County Debates Taxes
By Nathan Mayberg
MONTICELLO Aside from approving its annual budget last month, the Sullivan County Legislature was full of action in December.
A resolution calling on the state to increase the hotel room occupancy tax was passed narrowly with one dissension in legislator Ron Hiatt. The measure had been tabled previously after legislator Jodi Goodman had expressed concern after receiving calls from hotel owners. Legislator Jonathan Rouis said the bill would be more appropriate if passed in 2007, when the new state legislature takes office.
But at a special meeting December 14, the county legislators approved the increase in the hotel tax to 7 percent from its current rate of 2 percent. The move comes at an odd time, when the area’s resorts are only down to two, with one of them (Villa Roma) closed since a fire this past spring. The other, Kutsher’s, is expected to be closed for two months of the winter. A third resort, the Raleigh, was sold to a religious camp this past year.
Hiatt specified his concern the impact the resolution would have on Kutsher’s, which employs approximately 350 people. “This is a difficult economic climate for them,” he stated.
But legislators Goodman and Kathy LaBuda said the county’s new tax rate would only bring it up to par with other hotels throughout the state.

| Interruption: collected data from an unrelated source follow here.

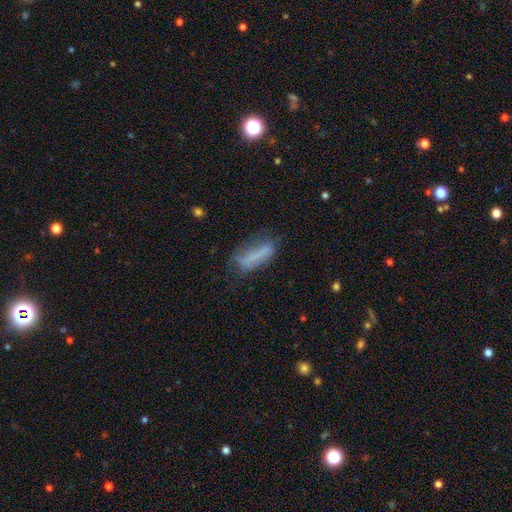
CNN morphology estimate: Q: Smooth or featured?
A: smooth (59%); runner-up: featured or disk (29%)
Q: How rounded?
A: cigar-shaped (55%); runner-up: in between (43%)
Q: Merging?
A: none (50%); runner-up: minor disturbance (28%)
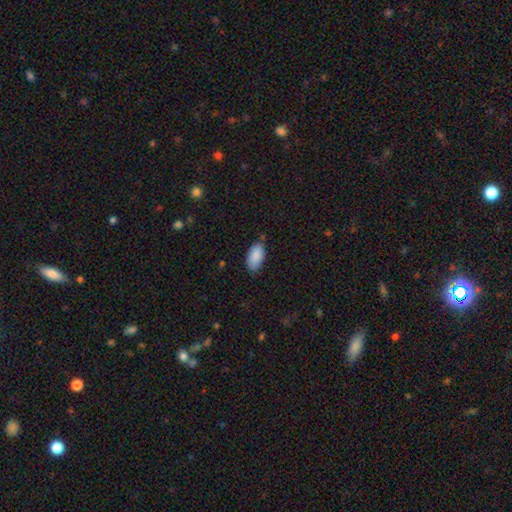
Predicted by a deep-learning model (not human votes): smooth-or-featured: smooth: 89% | star or artifact: 6% | featured or disk: 5%
  how-rounded: in between: 94% | cigar-shaped: 3% | round: 3%
  merging: none: 74% | minor disturbance: 21% | major disturbance: 3% | merger: 2%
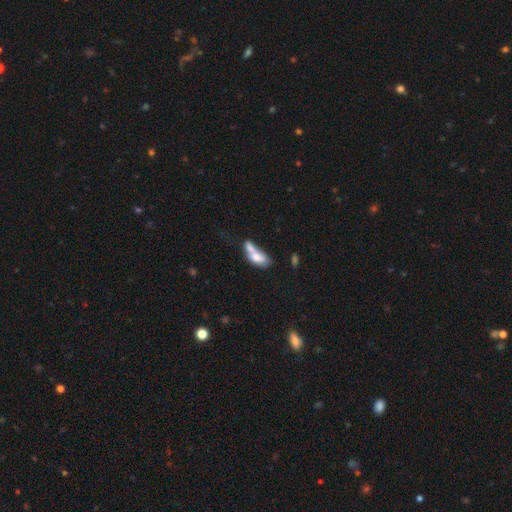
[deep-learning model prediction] This is likely a smooth galaxy (63%). How rounded: likely in between (74%). Merging: likely merger (61%).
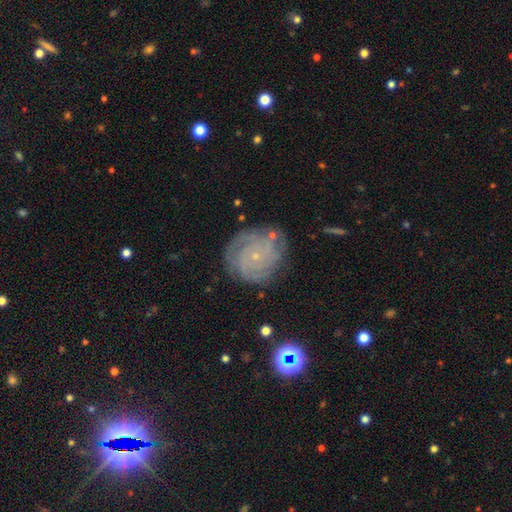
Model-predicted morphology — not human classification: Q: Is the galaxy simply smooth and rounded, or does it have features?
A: featured or disk — 81%.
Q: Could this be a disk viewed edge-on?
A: no — 98%.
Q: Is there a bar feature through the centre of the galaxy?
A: no — 81%.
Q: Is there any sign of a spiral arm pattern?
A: yes — 96%.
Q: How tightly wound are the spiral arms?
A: tight — 76%.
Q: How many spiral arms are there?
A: can't tell — 27%.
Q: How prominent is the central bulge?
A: small — 86%.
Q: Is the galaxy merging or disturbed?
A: none — 74%.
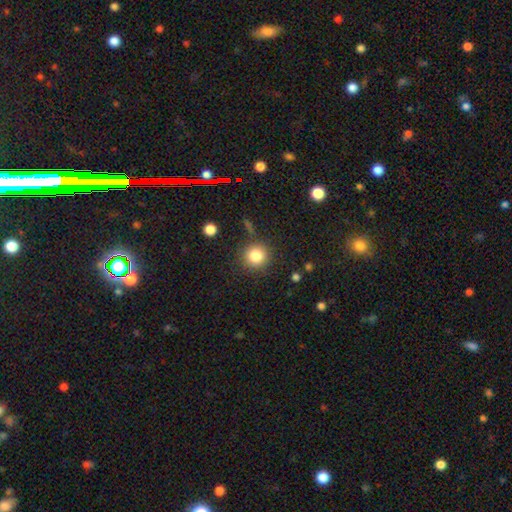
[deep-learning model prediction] Morphology: type=smooth (83%); roundness=round (92%); merging=none (84%).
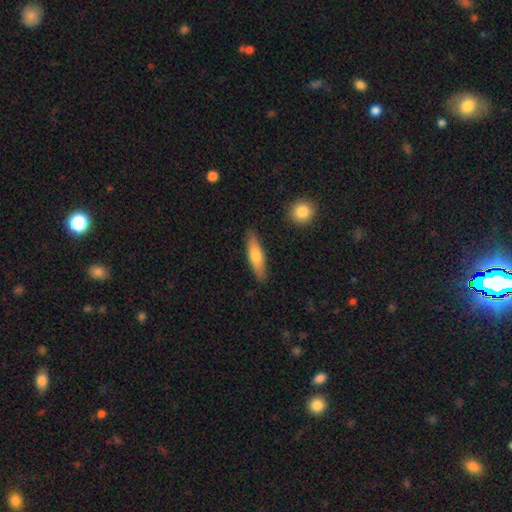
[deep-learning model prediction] Smooth or featured? Predicted: smooth (p=0.63). How rounded? Predicted: cigar-shaped (p=0.70). Merging? Predicted: none (p=0.88).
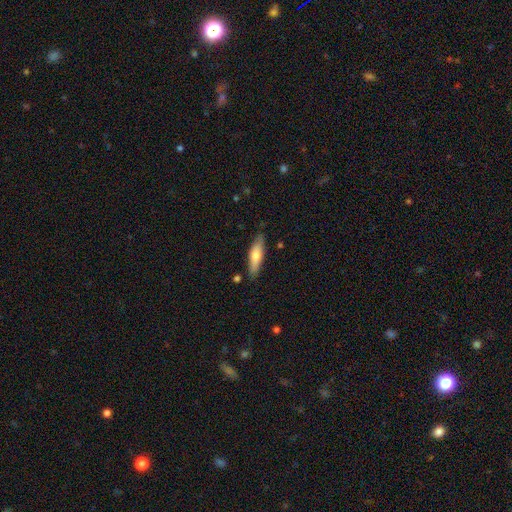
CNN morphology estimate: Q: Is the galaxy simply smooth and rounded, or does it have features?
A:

The move is intended in part to help fund the Sullivan County Visitor’s Association, whose past budget of $800,000 had been funded by the county previously.
In addition, the county is counting on the new tax increase to increase revenue by $425,000, as they counted on a a similar tax increase in last year’s budget which fell through.

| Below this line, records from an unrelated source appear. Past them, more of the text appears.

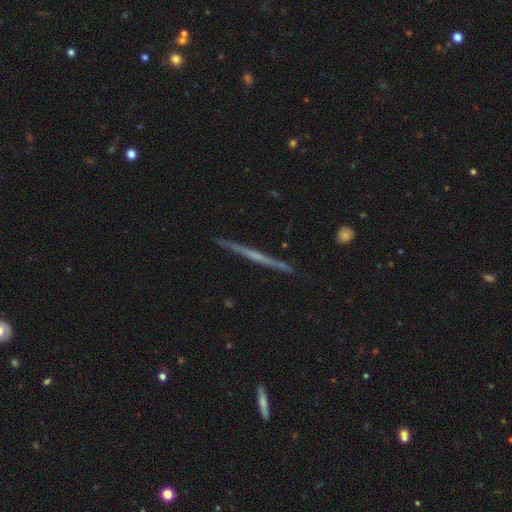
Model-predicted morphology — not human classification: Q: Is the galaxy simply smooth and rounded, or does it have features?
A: featured or disk — 70%.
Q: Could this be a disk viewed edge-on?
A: yes — 98%.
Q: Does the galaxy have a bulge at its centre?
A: none — 78%.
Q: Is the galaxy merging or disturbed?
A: none — 91%.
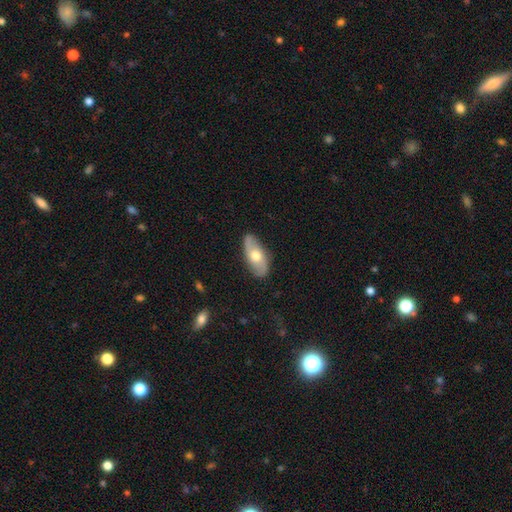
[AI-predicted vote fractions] Overall: featured or disk (49%; smooth 45%). Merging: none (82%).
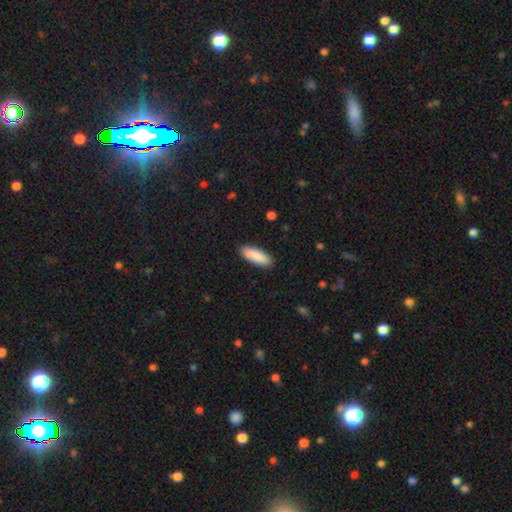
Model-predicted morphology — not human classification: This is clearly a smooth galaxy (89%). How rounded: likely in between (63%). Merging: clearly none (88%).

In other December business at the legislature, former County Auditor Brian McCabe was switched over to the Sheriff’s Department and replaced by Deputy County Auditor Angela Chevalier at a salary of $68,500.

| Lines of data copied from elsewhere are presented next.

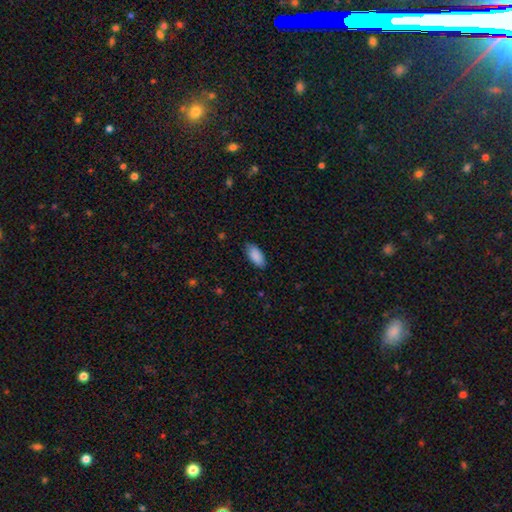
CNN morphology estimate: This is clearly a smooth galaxy (90%). How rounded: clearly in between (92%). Merging: clearly none (84%).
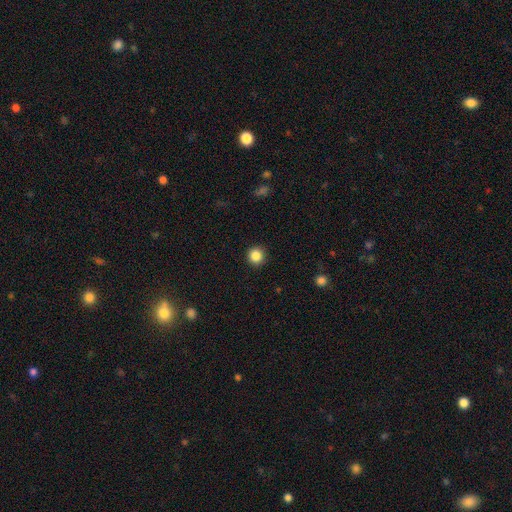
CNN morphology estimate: Smooth or featured? smooth (86%)
How rounded? round (94%)
Merging? none (92%)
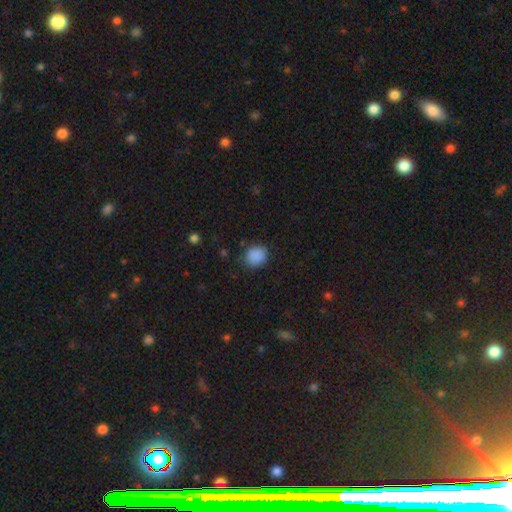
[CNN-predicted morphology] This appears to be a smooth galaxy with no disk features (88%) that is round (70%). Merging: none (81%).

Former Sullivan County Assistant Attorney Cheryl McCausland will be returning to the county on a part-time basis as Senior Assistant County Attorney. McCausland took about a year off to spend time with her children.
A number of spending resolutions were approved including:
• $1,087,982 with the Sullivan Association for Retarded Citizens for operation of a sheltered workshop program.
• $1,025,533 to contract with Rehabilitation Support Services through the Department of Community Services to provide support to adults and children with mental illness.
• $256,183 contract with Friends and Advocates for Mental Health through the Department of Community Services to provide support services for individuals with mental illness and their families.
• $111,401 with Action Toward Independence through Community Services for peer support, MICA peer support, family support program and interpreter services.
• $100,000 agreement with Malcolm Pirnie for engineering services on Phase 2 of the landfill.
• $47,055 with Sullivan County BOCES for an unidentified school based prevention program.
• $36,000 with frequent county consultant Stephen Lynch for financial and economic analysis of proposed jail.
$30,000 with RLS & Associates for providing technical assistance during the transition of the transportation department.
• $80,500 contract with Knack, Pavloff & Company, LLP for the annual audit of the county.
• $35,000 agreement with the accounting firm of Bennett, Kielson, Storch and Desantis for an audit of the Adult Care Center.
• $17,500 for Bennett, Kielson, Storch and Desantis for audit of room tax records.
• $24,788 contract with SmartLinx Solutions, LLC for a surveillance system at the Government Center.
• $45,000 to contract with New York Association of Training and Employment.
• $26,698 with Sullivan County BOCES through the Department of Community Services for the Parents for Parents Program.
• $20,000 to contract with the Allen Tunnel Corporation for tax collection software.
• $13,903 to the United Way to manage client funding for children who are seriously and emotionally disturbed
• Agreement with Vivian Liff for speech therapy services at the Home Health Agency and Long Term Health Care program at $75 per visit.
• $45 per visit at the same institution with Andrea Henry for respiratory therapy services.